Helmut Kohl steht wieder einmal im Wort. Mit staatlichen Eingriffen soll die Industrie in Ostdeutschland vor dem vollständigen Zusammenbruch bewahrt werden. Über die triste Lage in den neuen Bundesländern macht sich selbst der Kanzler, der noch vor einem Jahr von blühenden Industrielandschaften und einem zweiten Wirtschaftswunder träumte, inzwischen keine Illusionen mehr. Angesichts der Pleite verordnete der Regierungschef einen ordnungspolitischen Kurswechsel: Die Sanierung unrentabler Staatsbetriebe, diktierte Kohl in seinem jüngsten Positionspapier, sei von nun ab „strategisches Ziel“ der Regierung.

Doch der letzte Versuch, noch zu retten, was zu retten ist, hat einen hohen Preis. Bis heute konnte das teuerste Konjunkturprogramm aller Zeiten, mit dem jährlich rund 140 Milliarden Mark vom Westen in den Osten transferiert wurden, dort nicht mehr als eine Scheinblüte erzeugen. Nachdem die Marktwirtschaft offensichtlich versagt hat, muß jetzt der Staat mit neuen siebenstelligen Dauersubventionen für die Ostbetriebe aufkommen. Die Kosten für den Wiederaufbau in Ostdeutschland wachsen ins Unermeßliche. Doch Geld spielt keine Rolle: Wird 1993 nicht geklotzt, da sind sich die Unionsstrategen längst sicher, geht die Partei bei den nächsten Bundestagswahlen baden.

Wie jedoch das nötige Kleingeld dafür in die schon leeren Bonner Kassen kommen soll, weiß in der Kohl-Truppe keiner. Und da der Unmut über die aufgebürdeten Lasten in der Bevölkerung bereits am Siedepunkt angelangt ist, drängt der Kanzler zum Solidarpakt. Die Idee ist gleichermaßen simpel wie praktisch: Alle, Regierung und Opposition, Arbeitgeber und Gewerkschaften, sollen an einen Tisch, um ihre Ansprüche einem nicht mehr vorhandenen Verteilungsspielraum anzupassen. „Jeder muß seinen Beitrag zum Solidarpakt leisten“, postulierte der Kanzler das Weihnachtsmotto 92, Tabus dürfe es dabei nicht geben. Ein solcher Pakt, so schwebt Kohl vor, könne auch den Streit über Gewinner und Verlierer der Einheit, den Verteilungskampf zwischen Geschröpften und Kostgängern beilegen helfen.
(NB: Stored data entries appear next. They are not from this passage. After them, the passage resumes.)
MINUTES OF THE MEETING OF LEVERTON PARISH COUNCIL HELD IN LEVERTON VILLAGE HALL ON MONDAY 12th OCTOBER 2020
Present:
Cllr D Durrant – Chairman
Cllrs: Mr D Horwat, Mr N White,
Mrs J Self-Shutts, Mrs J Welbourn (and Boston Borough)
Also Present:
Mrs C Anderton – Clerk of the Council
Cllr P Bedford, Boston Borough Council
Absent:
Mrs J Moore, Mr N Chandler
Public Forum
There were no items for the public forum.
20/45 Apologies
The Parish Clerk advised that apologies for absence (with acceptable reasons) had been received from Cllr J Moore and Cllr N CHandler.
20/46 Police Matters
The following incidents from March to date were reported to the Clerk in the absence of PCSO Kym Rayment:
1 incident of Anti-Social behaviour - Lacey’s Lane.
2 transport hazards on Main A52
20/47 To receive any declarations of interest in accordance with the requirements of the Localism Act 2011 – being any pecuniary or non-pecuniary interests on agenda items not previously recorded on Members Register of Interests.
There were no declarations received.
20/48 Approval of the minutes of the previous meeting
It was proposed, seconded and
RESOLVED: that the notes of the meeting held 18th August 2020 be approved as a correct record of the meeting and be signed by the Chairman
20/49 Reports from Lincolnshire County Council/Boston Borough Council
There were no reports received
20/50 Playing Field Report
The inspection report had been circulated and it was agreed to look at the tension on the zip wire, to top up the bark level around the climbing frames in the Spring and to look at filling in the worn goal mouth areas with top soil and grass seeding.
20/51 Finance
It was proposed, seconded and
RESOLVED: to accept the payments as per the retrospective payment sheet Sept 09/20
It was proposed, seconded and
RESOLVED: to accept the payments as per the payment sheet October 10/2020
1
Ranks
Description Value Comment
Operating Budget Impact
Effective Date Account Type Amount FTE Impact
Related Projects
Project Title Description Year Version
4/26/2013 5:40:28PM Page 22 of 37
Doch ob er überhaupt zustande kommt, steht in den Sternen, denn angesichts der benötigten Masse ist die Finanzierung mehr als umstritten. Allein der Haushalts-Nachschlag 93 für den ausgebliebenen Aufschwung Ost beläuft sich auf rund 17,5 Milliarden Mark. 25 Milliarden hat die Treuhand im letzten Jahr in die Sanierung der maroden Ostunternehmen gesteckt. In diesem Jahr werden es noch deutlich mehr werden. Die Schulden steigen, und angesichts der angebrochenen Rezession drohen zudem Steuerausfälle in Milliardenhöhe. Sparen, sparen, sparen – so lautet die Devise. Doch wie und wo?
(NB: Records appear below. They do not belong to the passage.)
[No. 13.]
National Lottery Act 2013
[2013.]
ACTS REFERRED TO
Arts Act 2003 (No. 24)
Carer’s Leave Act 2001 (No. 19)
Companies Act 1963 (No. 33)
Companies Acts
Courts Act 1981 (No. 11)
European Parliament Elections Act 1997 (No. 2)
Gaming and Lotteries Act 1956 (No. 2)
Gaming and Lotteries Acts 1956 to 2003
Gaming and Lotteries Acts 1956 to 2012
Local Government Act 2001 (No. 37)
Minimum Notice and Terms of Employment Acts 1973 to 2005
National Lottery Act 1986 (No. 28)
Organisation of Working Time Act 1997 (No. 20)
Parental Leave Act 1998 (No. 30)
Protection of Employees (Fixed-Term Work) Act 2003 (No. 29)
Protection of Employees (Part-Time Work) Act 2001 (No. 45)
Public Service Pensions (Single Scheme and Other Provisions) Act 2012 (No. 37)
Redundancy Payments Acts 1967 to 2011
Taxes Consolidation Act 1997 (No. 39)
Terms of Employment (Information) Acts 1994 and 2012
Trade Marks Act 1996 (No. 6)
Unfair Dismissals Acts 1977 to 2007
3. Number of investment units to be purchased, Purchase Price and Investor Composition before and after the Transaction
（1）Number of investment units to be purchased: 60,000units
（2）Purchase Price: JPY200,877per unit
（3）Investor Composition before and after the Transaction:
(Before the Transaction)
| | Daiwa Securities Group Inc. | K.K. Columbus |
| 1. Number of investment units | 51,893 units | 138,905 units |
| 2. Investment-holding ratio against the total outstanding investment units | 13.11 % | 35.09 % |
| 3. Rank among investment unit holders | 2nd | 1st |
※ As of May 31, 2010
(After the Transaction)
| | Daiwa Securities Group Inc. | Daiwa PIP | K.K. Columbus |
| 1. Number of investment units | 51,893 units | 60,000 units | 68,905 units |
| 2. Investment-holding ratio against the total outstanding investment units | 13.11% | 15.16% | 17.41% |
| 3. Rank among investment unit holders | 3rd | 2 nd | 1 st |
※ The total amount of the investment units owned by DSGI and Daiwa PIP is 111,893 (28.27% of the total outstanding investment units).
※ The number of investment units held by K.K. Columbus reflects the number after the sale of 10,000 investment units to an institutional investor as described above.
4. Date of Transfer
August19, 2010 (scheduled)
Das Geld, so stellt sich es das Kanzleramt vor, soll aus dem verwöhnten Westen kommen. Subventionen sollen gekürzt, Steuervergünstigungen für Besserverdienende gestrichen, vielleicht gar ein „Gerechtigkeitsabschlag“ für Beamte eingeführt werden. Geht es nach Theo Waigel, werden aber vor allem die Schwächsten der Gesellschaft zur Kasse gebeten. Bei Kindergeld, Sozialhilfe, Wohngeld, Erziehungsgeld und Studenten-Bafög hat der Bonner Kassenwart zum Streichkonzert geblasen. Mit dieser Horrorliste, vom SPD- Vize Oskar Lafontaine eilig in bundesdeutsche Pressestuben getragen, ist ein baldiger Abschluß des Konsens-Palavers jedoch erst einmal blockiert: Sowohl Sozialdemokraten als auch die Gewerkschaften quittierten die Aufstellung als „unsolidarisches Diktat“ und Kriegserklärung an den Sozialstaat.
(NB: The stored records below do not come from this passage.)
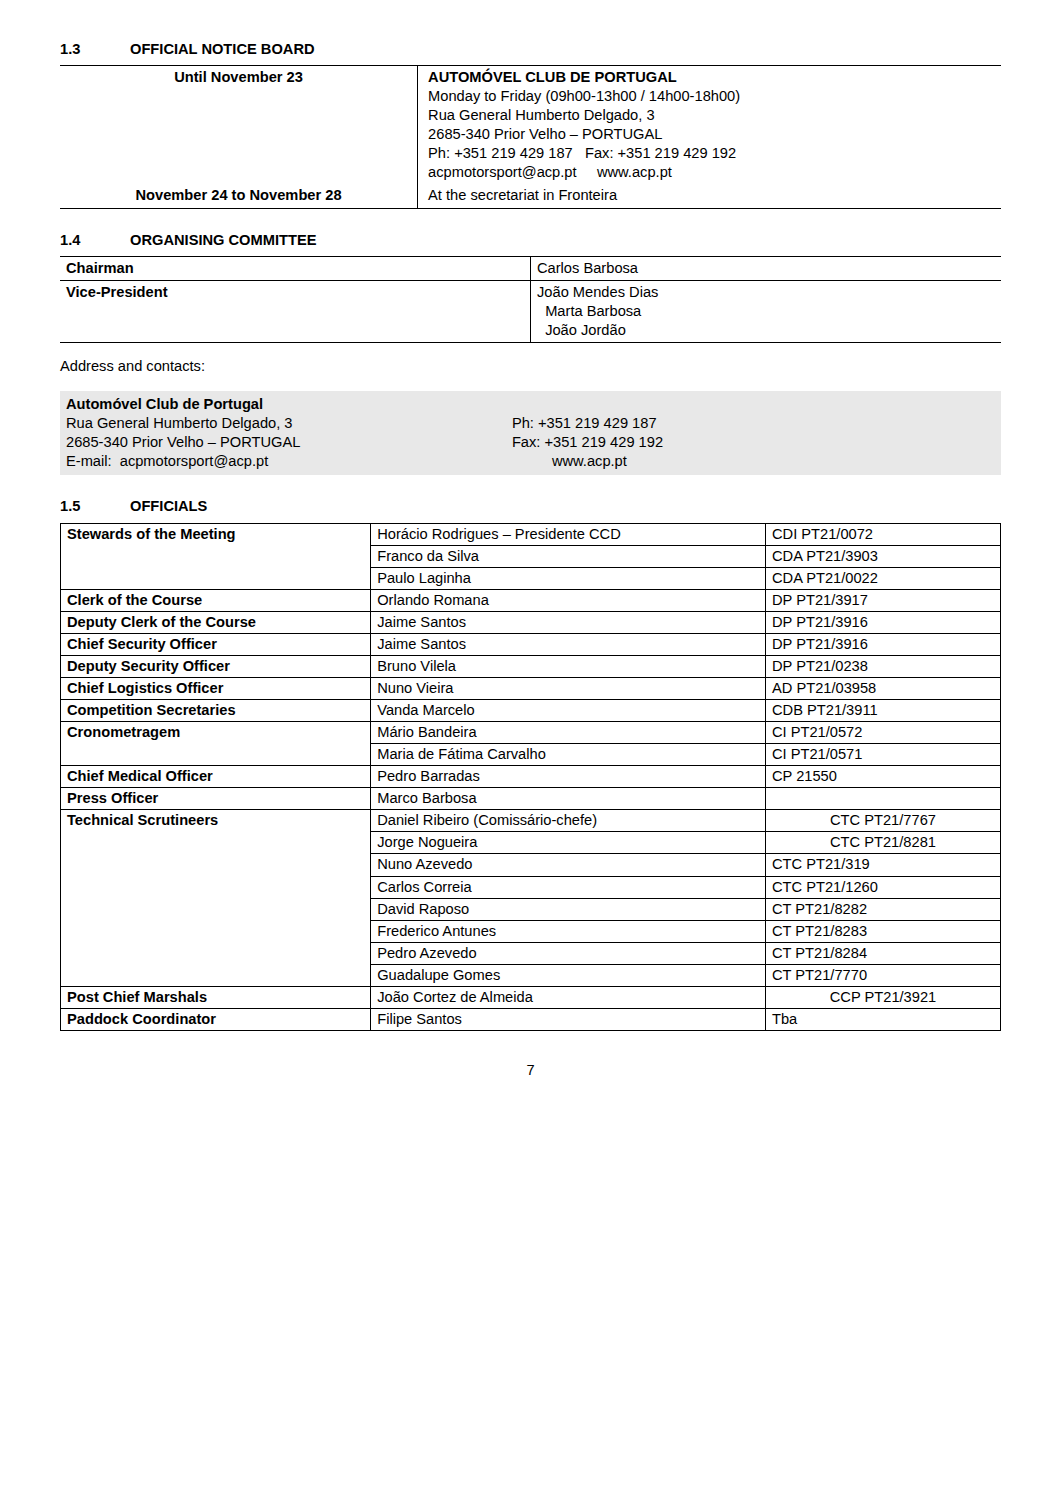1.3 OFFICIAL NOTICE BOARD
| Until November 23 | AUTOMÓVEL CLUB DE PORTUGAL Monday to Friday (09h00-13h00 / 14h00-18h00) Rua General Humberto Delgado, 3 2685-340 Prior Velho – PORTUGAL Ph: +351 219 429 187 Fax: +351 219 429 192 acpmotorsport@acp.pt www.acp.pt |
| November 24 to November 28 | At the secretariat in Fronteira |
1.4 ORGANISING COMMITTEE
| Chairman | Carlos Barbosa |
| Vice-President | João Mendes Dias Marta Barbosa João Jordão |
Address and contacts:
Automóvel Club de Portugal
Rua General Humberto Delgado, 3
Ph: +351 219 429 187
2685-340 Prior Velho – PORTUGAL
Fax: +351 219 429 192
E-mail: acpmotorsport@acp.pt
www.acp.pt
1.5 OFFICIALS
| Stewards of the Meeting | Horácio Rodrigues – Presidente CCD | CDI PT21/0072 |
| Franco da Silva | CDA PT21/3903 |
| Paulo Laginha | CDA PT21/0022 |
| Clerk of the Course | Orlando Romana | DP PT21/3917 |
| Deputy Clerk of the Course | Jaime Santos | DP PT21/3916 |
| Chief Security Officer | Jaime Santos | DP PT21/3916 |
| Deputy Security Officer | Bruno Vilela | DP PT21/0238 |
| Chief Logistics Officer | Nuno Vieira | AD PT21/03958 |
| Competition Secretaries | Vanda Marcelo | CDB PT21/3911 |
| Cronometragem | Mário Bandeira | CI PT21/0572 |
| Maria de Fátima Carvalho | CI PT21/0571 |
| Chief Medical Officer | Pedro Barradas | CP 21550 |
| Press Officer | Marco Barbosa | |
| Technical Scrutineers | Daniel Ribeiro (Comissário-chefe) | CTC PT21/7767 |
| Jorge Nogueira | CTC PT21/8281 |
| Nuno Azevedo | CTC PT21/319 |
| Carlos Correia | CTC PT21/1260 |
| David Raposo | CT PT21/8282 |
| Frederico Antunes | CT PT21/8283 |
| Pedro Azevedo | CT PT21/8284 |
| Guadalupe Gomes | CT PT21/7770 |
| Post Chief Marshals | João Cortez de Almeida | CCP PT21/3921 |
| Paddock Coordinator | Filipe Santos | Tba |
7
Dabei hatte alles so erfolgversprechend ausgesehen. Die Gewerkschaften ließen sich das Zugeständnis der Regierung, den Staat zur Industriezentrale zu machen und Beschäftigungsgarantien für die neuen Kombinate einzugehen, mit Zurückhaltung in der diesjährigen Tarifrunde abhandeln. Auch die in Sachen „neue Beweglichkeit“ erprobten und mittlerweile erfahrenen Sozialdemokraten um Kanzleranwärter Björn Engholm wollten sich des Kanzlers Rückkehr zur Vernunft keineswegs verschließen, wenn nur die Reichen einigermaßen geschröpft werden. Doch gerade die jetzt durch die blinden Streichvarianten im sozialen Bereich zustande gekommene politische Pattsituation kann den Knoten bald wieder lösen – nämlich dann, wenn sparen allen weh tut.

Zunächst einmal aber droht der Solidarpakt im Gemenge der unterschiedlichen Interessenlagen zerrieben zu werden. Dabei rächt sich zusehends, daß die Regierung weder gegen den Abschwung Ost noch das klaffende Haushaltsloch ein schlüssiges Konzept vorlegen kann. Statt dessen übt sie sich in Krisenoperationen. Ständig werden neue Programme aufgelegt; aus dem fertigen Bundeshaushalt, in dem die Zuschüsse für die Bundesanstalt für Arbeit in Höhe von rund sechs Milliarden Mark gestrichen wurden, sollen per Nachtragshaushalt weitere Milliarden herausgeschnitten werden. Doch nicht einmal alle Zahlen für die Rechenoperationen liegen auf dem Tisch, da die Regierung einen Kassensturz seit zwei Jahren vor sich her schiebt. Dabei hat der deutsche Schuldenberg alles in allem eine Größenordnung von 2.070 Milliarden Mark erreicht, ein Sechstel der Steuereinnahmen wird in der Zwischenzeit von der Schuldentilgung aufgefressen.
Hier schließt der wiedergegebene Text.